* PROBLEMS AND TASKS *
**A.** From the lymphedema guidelines below, list every step to take before starting antibiotics.
**B.** Answer these questions from the lymphedema guidelines below:
(i) What grade is assigned to multilayer inelastic lymphedema bandaging?
(ii) What kind of soap is recommended to avoid drying?
(iii) How large a supply of antibiotics should patients with a history of lymphedema travel with?

━━ TEXT BLOCK ━━

Guidelines & Recommendations:

Recommended for Practice
 
Complete decongestive therapy
  • Patients with LE should receive a coordinated package of care appropriate to their needs (B).
Compression bandaging
  • Multilayer inelastic lymphedema bandaging (B)
  • Compression garments (C)
Management of infection: Cellulitis/erysipelas
  • Criteria for hospitalization
    • Signs of septicemia (e.g., high fever, hypotension, tachycardia, confusion, vomiting).
    • Continuing or deteriorating systemic signs with or without deteriorating local signs after 48 hours of antibiotic therapy.
    • Unresolved or deteriorating local signs with or without systemic signs after first- and second-line oral antibiotics.
    • Close medical follow-up
Exclude other causes of systemic infection, DVT, or dermatologic conditions such as eczema and contact dermatitis.
  • Before starting antibiotics
    • Swab any exudates, if present
    • Mark extent of rash and date edge
    • Note any painful or swollen regional lymph nodes
    • Obtain labs for ESR, CRP, WBC, and blood cultures.
Begin antibiotics as soon as possible (recommended for practice).
 
During bed rest, elevate limb, administer appropriate analgesia, and increase fluid intake.
 
Avoid simple lymphatic drainage (SLD) and manual lymphatic drainage (MLD). If tolerated, continue compression at a reduced level or switch from compression garments to MLLB.
 
Avoid long periods without compression.
 
Likely to be Effective
 
Manual lymphatic drainage (C) 
 
Prevention of infection: skin care 
  • Good skin care regimens should be implemented by patients and caregivers in the management of LE (B).
  • Use neutral pH soaps to avoid drying.
  • Apply emollients. 
  • Keep skin folds clean and dry.
  • Inspect skin for cuts, scrapes, abrasions, and insect bites.
  • Avoid scented products.
Benefits Balanced With Harm                                      

Exercise

  • Exercise/movement/elevation (C)
  • Breathing exercises (C) 

Prophylactic antibiotics: prevention of infection 

  • Patients are advised to travel with a two-week supply of antibiotics if they have a history of lymphedema. 
Effectiveness not Established

Intermittent pneumatic compression (C)

Simple lymphatic drainage (SLD)

Surgery (limited evidence, carefully selected patients may benefit, more research needed)

  • Surgical reduction
  • Bypass of lymphatic obstruction
  • Liposuction/lipectomy
Expert Opinion

Patient education 

  • People at risk of lymphedema should be identified early during routine assessment, monitored, and taught self-care (C). 
  • Patients and caregivers should be offered information about LE and its management.

━━━
━━ MATERIAL SUPPLIED ━━

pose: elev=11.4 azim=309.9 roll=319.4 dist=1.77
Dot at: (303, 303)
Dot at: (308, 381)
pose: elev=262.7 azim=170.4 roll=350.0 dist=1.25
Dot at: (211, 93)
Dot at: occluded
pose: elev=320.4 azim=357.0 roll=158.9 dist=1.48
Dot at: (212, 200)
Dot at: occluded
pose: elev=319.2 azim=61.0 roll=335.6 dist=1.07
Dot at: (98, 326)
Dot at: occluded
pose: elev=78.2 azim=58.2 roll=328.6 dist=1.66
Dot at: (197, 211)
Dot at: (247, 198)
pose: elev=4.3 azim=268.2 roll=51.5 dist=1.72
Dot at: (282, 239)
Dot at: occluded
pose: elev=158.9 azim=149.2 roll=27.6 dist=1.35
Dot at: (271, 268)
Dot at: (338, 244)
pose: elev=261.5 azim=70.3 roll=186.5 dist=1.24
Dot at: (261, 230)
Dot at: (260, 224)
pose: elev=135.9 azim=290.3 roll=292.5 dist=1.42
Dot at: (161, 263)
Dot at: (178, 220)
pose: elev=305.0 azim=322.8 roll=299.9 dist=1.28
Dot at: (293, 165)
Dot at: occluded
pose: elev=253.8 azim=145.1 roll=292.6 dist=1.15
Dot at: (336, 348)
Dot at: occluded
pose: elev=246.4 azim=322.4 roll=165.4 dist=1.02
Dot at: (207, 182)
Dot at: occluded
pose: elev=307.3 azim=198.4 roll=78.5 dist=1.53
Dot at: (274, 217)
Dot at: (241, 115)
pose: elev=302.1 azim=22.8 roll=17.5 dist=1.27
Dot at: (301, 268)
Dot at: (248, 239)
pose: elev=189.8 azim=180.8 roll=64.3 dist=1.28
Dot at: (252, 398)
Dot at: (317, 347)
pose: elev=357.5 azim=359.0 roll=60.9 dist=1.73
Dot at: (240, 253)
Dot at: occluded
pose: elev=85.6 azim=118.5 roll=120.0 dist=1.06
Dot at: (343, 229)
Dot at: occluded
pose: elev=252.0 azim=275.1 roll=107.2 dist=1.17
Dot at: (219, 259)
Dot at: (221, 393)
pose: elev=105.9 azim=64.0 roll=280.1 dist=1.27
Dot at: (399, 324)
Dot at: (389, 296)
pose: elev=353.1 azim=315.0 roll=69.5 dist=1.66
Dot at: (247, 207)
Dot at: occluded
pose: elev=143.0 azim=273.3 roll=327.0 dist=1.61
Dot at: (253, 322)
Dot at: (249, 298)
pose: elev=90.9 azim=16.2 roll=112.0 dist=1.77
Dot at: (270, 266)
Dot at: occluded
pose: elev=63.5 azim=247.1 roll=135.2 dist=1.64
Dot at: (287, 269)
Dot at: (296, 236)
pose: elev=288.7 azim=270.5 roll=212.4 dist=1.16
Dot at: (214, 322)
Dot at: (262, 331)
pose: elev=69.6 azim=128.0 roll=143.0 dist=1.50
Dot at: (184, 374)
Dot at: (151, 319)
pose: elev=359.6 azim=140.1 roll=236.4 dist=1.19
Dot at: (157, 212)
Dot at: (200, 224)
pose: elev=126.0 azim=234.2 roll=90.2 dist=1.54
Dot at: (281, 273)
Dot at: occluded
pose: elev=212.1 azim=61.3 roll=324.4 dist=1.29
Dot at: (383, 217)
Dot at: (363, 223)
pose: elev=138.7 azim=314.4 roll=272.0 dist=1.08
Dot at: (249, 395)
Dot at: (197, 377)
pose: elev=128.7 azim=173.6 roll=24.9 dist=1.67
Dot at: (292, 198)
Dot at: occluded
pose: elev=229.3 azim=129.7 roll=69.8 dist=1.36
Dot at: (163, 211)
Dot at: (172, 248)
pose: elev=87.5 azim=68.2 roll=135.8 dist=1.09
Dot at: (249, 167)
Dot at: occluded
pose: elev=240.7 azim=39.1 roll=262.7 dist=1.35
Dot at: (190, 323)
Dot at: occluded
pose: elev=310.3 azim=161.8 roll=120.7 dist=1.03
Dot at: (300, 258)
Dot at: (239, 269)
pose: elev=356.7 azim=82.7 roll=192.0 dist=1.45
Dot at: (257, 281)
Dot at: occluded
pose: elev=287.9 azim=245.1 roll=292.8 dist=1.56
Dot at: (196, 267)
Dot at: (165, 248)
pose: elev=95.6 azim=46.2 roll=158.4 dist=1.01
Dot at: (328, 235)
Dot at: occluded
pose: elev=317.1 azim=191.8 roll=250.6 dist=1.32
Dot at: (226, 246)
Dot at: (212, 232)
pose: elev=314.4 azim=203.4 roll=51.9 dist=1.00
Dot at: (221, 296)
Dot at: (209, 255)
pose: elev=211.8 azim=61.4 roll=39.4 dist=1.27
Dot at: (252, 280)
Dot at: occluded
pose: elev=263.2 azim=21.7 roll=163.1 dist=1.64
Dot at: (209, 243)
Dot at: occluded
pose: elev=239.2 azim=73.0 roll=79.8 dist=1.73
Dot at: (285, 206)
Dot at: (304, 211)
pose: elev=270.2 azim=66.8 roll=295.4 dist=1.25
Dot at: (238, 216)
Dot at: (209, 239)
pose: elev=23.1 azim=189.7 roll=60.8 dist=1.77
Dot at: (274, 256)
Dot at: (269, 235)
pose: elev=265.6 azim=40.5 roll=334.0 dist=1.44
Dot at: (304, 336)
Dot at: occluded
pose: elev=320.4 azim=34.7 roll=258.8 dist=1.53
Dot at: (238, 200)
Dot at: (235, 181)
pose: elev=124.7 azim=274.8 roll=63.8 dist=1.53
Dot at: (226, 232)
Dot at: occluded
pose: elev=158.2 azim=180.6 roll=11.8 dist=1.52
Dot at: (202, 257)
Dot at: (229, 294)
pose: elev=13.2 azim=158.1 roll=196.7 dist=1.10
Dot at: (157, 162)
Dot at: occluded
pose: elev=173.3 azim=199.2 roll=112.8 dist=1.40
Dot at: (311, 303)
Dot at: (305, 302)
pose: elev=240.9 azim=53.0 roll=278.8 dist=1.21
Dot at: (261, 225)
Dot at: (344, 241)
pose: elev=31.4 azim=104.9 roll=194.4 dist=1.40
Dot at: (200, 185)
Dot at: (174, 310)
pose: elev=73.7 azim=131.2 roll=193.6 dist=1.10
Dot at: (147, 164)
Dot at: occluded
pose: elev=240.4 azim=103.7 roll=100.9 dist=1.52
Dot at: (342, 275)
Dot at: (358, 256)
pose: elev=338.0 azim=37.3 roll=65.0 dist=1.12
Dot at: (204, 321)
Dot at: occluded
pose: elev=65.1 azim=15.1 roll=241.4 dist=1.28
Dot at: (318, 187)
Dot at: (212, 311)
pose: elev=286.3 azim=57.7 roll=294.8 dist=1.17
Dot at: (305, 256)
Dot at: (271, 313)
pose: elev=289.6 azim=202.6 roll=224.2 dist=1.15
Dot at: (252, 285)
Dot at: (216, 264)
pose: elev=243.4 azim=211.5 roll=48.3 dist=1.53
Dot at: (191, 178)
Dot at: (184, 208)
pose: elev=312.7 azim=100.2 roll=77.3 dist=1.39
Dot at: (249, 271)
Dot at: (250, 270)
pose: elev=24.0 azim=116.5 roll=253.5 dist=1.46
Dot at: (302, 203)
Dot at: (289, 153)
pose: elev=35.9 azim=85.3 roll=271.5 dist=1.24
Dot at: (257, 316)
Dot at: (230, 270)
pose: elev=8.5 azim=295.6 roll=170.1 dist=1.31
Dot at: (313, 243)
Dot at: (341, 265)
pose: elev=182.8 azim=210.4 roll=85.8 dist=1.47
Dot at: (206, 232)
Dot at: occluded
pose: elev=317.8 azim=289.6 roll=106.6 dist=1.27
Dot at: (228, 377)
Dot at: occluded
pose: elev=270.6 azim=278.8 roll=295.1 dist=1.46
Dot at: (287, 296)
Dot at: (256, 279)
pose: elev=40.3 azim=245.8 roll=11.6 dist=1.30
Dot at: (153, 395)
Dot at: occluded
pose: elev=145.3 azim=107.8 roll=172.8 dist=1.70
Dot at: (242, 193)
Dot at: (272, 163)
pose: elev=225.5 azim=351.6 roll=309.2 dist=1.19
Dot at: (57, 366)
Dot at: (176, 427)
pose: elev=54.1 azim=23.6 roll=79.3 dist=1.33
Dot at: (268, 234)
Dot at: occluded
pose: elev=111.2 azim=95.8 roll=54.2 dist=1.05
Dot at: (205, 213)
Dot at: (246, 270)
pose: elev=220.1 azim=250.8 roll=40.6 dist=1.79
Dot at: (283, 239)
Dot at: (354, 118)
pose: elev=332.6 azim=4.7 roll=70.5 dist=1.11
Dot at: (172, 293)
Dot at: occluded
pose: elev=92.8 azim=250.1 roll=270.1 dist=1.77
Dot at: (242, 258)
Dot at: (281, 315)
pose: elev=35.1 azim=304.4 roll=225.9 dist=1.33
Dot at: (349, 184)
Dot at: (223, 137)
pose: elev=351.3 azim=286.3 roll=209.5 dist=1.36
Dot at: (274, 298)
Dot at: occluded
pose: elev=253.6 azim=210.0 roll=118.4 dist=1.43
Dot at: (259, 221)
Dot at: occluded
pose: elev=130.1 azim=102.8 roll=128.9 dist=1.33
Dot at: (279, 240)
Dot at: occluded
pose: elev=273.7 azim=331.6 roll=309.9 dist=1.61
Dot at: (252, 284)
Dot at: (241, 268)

━━━

* ANSWERS PER TASK *
**A.**
- Swab any exudates, if present
- Mark extent of rash and date edge
- Note any painful or swollen regional lymph nodes
- Obtain labs for ESR, CRP, WBC, and blood cultures

**B.**
(i) B
(ii) Neutral pH soap
(iii) A two-week supply